Retype exactly what runs from the first line of the data to the line with "Na przykład baza", keeping both of those lines and skipping pictures.
□ □ □ □ □
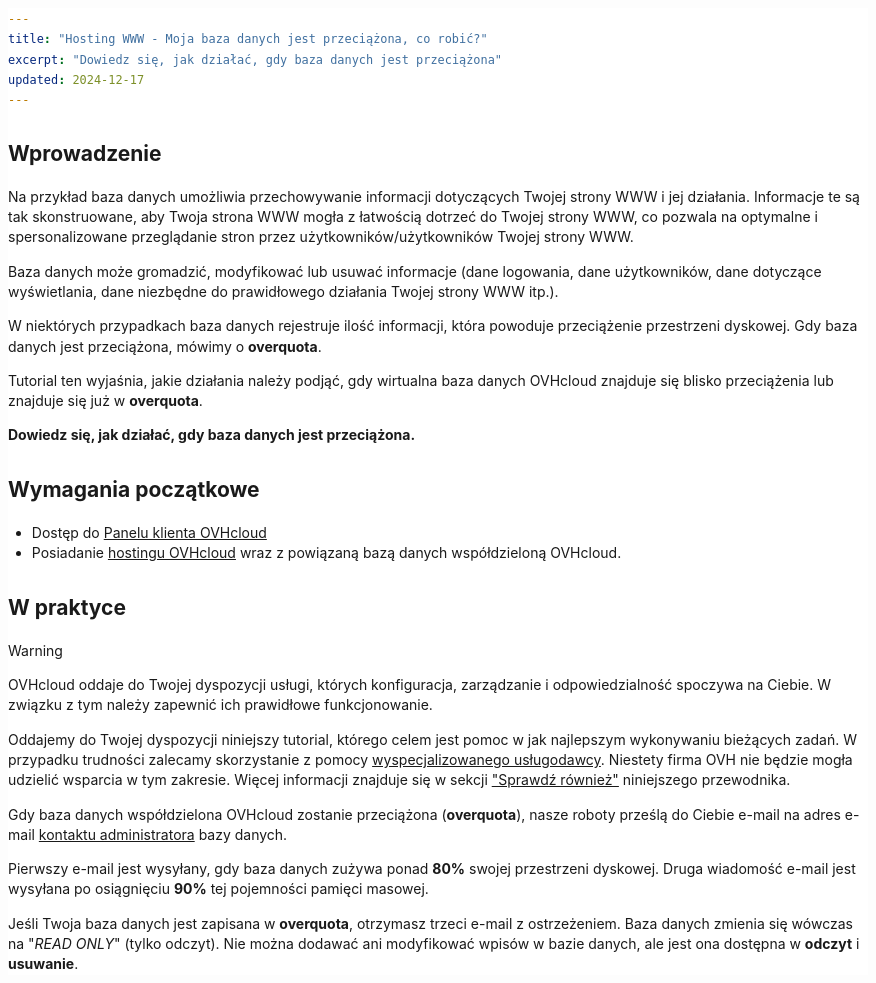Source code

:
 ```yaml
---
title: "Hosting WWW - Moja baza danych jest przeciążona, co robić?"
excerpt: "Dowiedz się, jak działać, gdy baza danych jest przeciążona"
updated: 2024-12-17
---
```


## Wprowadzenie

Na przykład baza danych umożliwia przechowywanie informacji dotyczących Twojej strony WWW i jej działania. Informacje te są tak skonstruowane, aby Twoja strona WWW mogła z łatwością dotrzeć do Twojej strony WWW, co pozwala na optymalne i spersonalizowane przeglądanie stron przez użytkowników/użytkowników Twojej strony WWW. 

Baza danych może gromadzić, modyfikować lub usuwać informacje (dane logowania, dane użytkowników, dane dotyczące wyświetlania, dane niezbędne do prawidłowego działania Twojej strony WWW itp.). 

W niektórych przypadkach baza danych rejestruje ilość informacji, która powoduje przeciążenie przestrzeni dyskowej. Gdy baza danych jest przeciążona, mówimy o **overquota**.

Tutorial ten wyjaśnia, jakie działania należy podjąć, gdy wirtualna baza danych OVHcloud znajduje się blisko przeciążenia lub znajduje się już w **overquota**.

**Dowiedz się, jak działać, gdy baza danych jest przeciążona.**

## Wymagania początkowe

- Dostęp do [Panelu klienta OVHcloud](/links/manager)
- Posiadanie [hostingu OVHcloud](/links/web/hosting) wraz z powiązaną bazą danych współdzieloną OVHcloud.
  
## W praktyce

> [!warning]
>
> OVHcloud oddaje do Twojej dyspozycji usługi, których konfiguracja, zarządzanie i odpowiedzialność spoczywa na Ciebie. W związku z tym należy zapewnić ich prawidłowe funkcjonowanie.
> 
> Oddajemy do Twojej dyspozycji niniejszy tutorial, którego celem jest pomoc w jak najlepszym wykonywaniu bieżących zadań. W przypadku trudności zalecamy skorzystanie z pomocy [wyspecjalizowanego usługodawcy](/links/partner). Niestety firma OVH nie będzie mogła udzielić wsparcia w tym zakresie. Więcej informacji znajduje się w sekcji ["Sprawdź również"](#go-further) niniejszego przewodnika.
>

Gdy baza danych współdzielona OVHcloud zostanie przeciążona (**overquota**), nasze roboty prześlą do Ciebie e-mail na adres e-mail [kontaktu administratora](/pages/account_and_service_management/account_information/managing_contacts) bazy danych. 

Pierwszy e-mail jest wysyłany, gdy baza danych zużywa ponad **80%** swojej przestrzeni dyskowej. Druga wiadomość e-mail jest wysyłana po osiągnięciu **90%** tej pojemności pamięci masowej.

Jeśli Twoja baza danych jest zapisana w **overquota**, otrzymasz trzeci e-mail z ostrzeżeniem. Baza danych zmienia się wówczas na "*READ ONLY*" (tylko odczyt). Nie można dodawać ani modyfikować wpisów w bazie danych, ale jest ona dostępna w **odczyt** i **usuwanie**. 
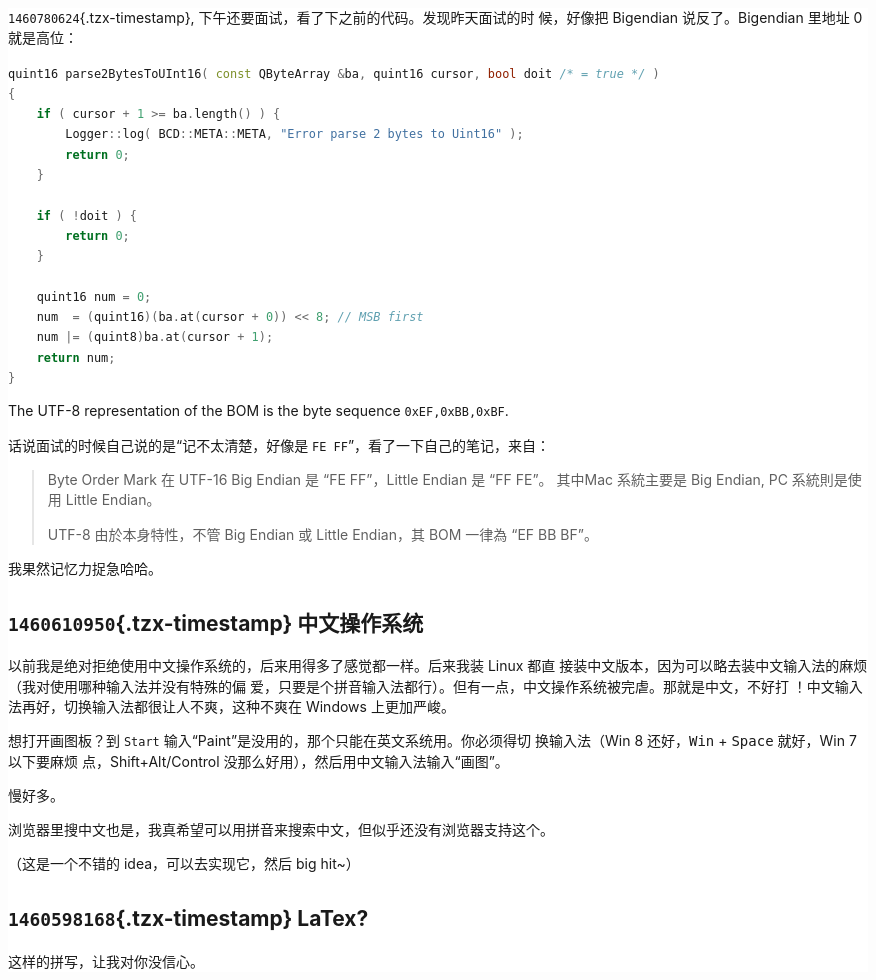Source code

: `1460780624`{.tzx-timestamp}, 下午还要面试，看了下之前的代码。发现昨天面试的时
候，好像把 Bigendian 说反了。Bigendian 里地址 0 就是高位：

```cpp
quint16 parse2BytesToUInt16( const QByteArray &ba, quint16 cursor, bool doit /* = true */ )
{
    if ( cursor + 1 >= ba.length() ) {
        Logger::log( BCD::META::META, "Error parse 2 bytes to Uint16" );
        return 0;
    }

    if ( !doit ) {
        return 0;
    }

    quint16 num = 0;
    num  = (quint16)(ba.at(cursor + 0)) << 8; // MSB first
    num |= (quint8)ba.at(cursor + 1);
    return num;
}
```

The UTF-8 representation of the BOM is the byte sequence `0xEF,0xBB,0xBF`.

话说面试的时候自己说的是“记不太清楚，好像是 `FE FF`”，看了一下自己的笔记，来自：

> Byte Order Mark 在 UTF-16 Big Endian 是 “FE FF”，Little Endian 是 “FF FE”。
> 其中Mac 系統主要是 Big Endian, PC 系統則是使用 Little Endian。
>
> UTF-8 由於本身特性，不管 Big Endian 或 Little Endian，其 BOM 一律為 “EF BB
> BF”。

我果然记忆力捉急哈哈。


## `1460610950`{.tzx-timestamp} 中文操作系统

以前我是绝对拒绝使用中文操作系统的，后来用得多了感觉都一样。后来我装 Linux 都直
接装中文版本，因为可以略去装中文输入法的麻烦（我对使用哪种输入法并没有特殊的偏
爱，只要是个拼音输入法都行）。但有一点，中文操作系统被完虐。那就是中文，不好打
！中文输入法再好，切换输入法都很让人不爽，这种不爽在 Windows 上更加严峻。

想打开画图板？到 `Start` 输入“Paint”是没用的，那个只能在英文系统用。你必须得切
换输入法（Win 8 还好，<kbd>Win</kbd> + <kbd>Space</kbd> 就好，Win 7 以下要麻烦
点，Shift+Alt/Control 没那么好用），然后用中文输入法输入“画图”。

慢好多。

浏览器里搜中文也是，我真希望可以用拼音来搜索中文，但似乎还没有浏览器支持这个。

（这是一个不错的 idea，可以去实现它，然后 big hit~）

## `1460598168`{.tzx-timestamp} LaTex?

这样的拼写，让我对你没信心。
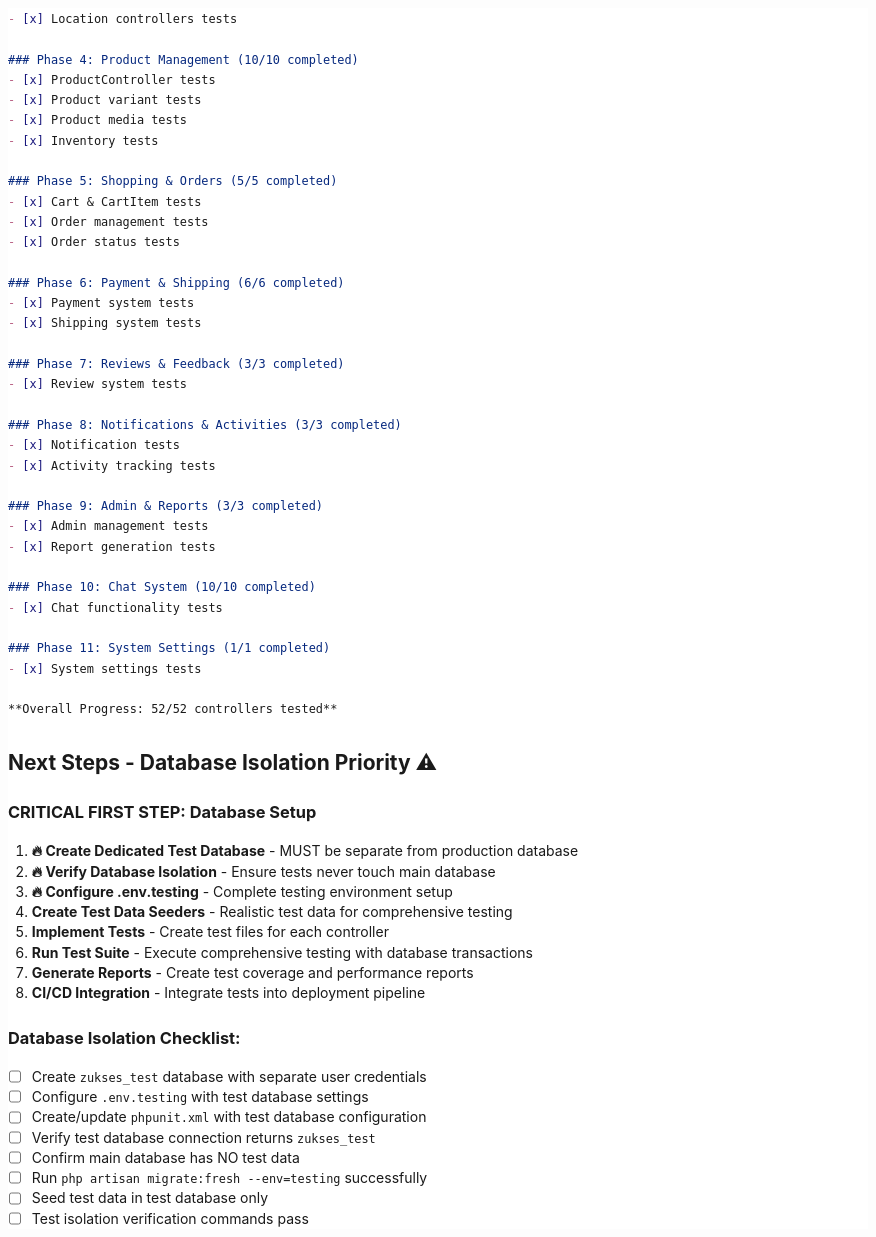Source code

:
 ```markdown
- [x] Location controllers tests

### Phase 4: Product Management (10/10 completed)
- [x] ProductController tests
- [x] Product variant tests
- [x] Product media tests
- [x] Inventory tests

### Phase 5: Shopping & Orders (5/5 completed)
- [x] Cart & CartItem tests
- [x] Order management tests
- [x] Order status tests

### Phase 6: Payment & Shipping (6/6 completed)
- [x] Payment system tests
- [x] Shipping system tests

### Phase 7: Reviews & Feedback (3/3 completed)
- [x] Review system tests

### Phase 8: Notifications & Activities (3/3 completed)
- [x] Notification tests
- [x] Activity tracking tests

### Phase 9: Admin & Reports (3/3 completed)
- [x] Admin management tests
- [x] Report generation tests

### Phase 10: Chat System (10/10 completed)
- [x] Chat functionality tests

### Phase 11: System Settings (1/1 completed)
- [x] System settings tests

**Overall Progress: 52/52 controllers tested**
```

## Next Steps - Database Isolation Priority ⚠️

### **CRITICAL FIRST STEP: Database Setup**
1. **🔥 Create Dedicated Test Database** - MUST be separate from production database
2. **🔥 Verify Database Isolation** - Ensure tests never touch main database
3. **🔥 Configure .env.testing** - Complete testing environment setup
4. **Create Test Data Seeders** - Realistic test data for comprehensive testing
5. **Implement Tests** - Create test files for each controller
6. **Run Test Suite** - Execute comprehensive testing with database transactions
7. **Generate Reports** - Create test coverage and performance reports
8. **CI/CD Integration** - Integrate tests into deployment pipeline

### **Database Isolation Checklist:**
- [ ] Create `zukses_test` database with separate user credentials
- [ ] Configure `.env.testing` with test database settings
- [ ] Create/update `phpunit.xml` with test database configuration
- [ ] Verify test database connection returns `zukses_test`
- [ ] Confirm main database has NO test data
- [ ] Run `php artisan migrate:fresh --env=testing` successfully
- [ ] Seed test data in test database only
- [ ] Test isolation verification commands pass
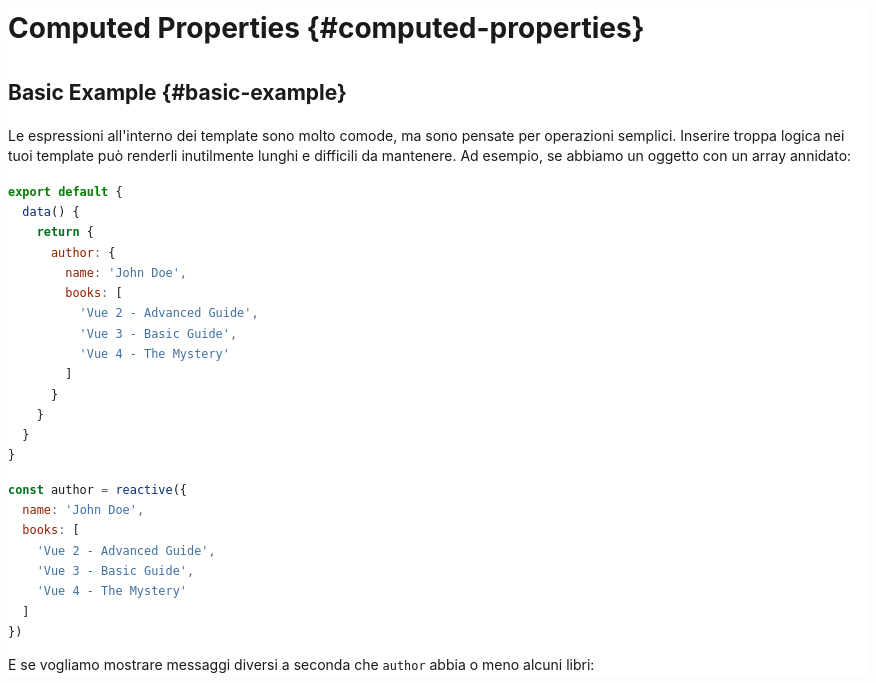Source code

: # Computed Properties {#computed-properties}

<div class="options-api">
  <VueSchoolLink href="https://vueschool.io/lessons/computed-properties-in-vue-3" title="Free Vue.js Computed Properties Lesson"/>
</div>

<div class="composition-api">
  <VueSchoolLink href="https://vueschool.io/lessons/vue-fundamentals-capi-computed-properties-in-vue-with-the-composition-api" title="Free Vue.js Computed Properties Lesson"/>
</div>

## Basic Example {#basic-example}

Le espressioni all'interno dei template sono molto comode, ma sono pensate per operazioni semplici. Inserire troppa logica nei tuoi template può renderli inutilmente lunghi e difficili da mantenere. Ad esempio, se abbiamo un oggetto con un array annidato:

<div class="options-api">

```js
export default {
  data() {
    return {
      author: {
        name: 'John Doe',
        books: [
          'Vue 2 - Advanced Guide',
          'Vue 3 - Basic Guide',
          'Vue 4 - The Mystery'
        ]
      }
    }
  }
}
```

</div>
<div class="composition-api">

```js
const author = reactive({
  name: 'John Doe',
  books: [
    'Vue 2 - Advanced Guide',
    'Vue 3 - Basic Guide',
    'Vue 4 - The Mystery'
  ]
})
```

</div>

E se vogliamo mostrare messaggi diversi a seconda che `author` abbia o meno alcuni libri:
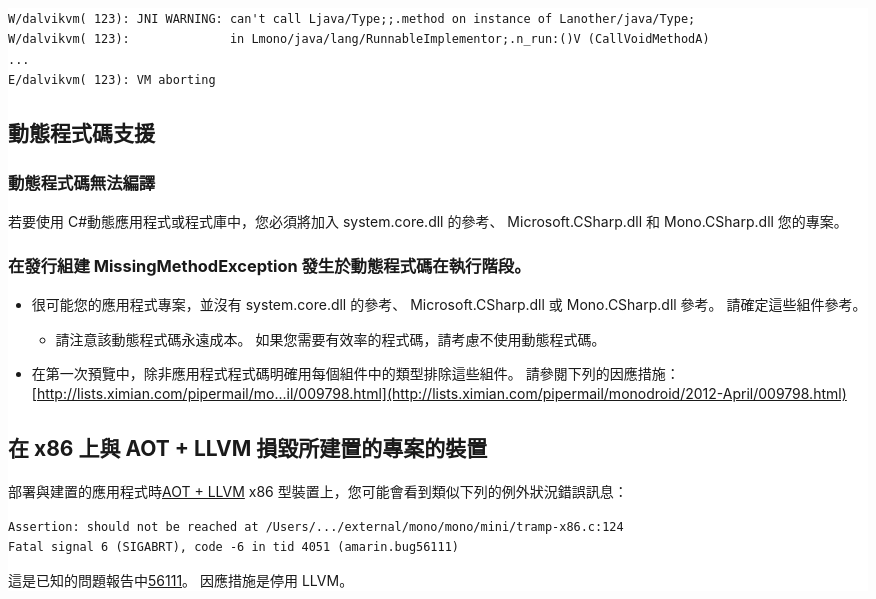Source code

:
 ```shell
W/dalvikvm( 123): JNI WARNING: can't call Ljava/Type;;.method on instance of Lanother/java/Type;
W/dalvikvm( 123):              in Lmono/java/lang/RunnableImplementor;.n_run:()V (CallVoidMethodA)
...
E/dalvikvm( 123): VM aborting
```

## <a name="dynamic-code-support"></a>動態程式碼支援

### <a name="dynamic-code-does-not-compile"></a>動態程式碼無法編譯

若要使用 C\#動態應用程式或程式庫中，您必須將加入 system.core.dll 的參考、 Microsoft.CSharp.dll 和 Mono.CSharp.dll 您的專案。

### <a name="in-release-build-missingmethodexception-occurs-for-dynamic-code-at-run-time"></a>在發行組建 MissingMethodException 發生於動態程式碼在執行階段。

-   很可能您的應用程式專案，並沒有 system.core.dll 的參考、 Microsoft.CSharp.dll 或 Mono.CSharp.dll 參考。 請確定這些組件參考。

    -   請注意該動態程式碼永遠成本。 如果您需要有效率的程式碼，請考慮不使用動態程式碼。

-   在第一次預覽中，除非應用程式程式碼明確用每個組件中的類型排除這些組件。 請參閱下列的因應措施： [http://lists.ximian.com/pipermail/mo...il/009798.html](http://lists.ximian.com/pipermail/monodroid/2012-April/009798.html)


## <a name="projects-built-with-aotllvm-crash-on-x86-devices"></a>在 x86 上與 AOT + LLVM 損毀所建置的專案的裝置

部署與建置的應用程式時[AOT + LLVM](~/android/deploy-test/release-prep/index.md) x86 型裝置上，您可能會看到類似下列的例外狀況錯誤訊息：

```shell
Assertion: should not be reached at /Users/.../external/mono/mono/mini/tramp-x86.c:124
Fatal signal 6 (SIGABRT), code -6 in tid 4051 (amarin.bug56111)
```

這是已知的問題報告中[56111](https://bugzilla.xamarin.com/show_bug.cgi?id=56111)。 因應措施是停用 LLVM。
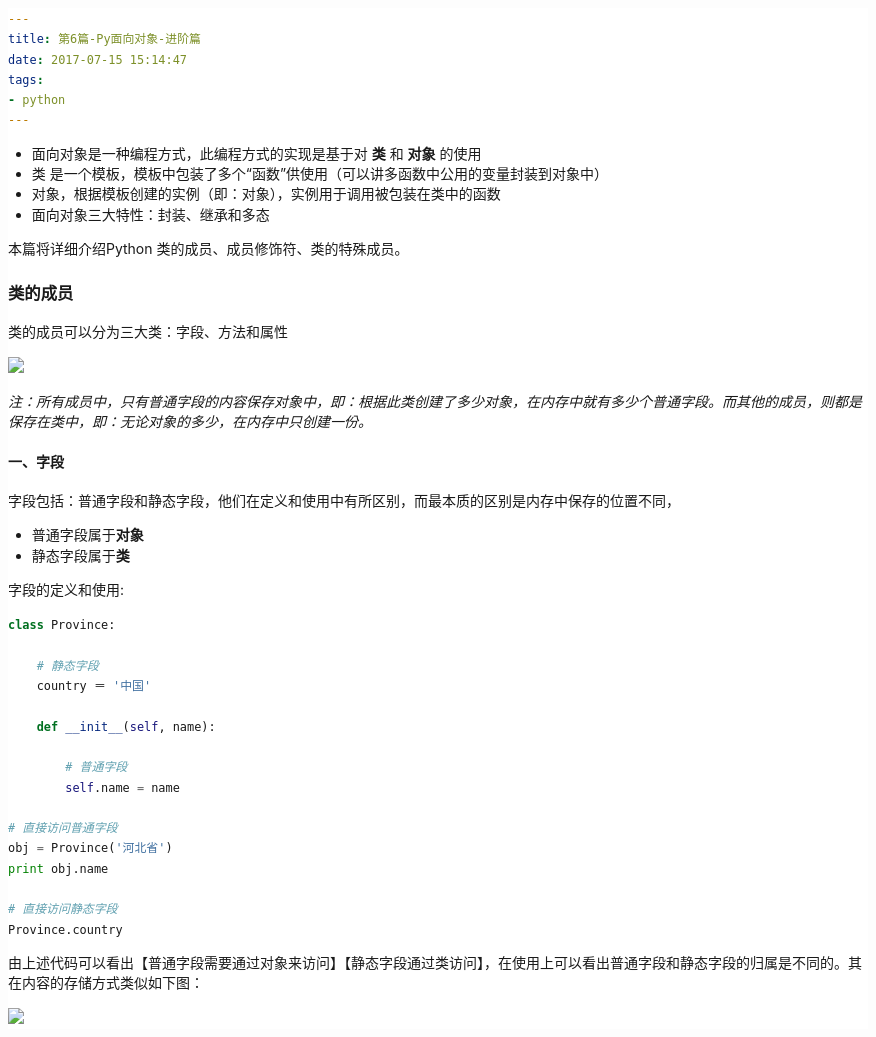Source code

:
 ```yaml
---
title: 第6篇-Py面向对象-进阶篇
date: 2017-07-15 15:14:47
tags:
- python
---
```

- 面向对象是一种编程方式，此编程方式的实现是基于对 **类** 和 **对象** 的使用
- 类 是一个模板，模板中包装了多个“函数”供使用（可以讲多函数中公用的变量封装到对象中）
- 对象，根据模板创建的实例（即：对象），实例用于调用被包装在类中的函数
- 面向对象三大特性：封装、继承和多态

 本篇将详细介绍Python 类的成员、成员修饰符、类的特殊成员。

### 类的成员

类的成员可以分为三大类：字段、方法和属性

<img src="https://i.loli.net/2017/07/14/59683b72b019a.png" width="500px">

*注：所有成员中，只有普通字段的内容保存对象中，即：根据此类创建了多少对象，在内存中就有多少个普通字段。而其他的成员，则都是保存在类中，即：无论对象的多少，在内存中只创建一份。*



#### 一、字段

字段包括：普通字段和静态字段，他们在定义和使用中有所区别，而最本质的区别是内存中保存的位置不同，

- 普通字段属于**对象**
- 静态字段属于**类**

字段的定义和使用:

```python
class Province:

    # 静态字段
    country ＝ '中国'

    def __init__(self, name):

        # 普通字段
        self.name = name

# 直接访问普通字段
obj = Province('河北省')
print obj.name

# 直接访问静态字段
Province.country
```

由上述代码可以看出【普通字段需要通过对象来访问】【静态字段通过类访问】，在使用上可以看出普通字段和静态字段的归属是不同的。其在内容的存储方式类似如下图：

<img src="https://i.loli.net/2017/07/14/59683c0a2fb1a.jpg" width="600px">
□ □ □ □ □
→ Written response
Source code

:
 ```yaml
---
title: "Hosting WWW - Moja baza danych jest przeciążona, co robić?"
excerpt: "Dowiedz się, jak działać, gdy baza danych jest przeciążona"
updated: 2024-12-17
---
```


## Wprowadzenie

Na przykład baza danych umożliwia przechowywanie informacji dotyczących Twojej strony WWW i jej działania. Informacje te są tak skonstruowane, aby Twoja strona WWW mogła z łatwością dotrzeć do Twojej strony WWW, co pozwala na optymalne i spersonalizowane przeglądanie stron przez użytkowników/użytkowników Twojej strony WWW. 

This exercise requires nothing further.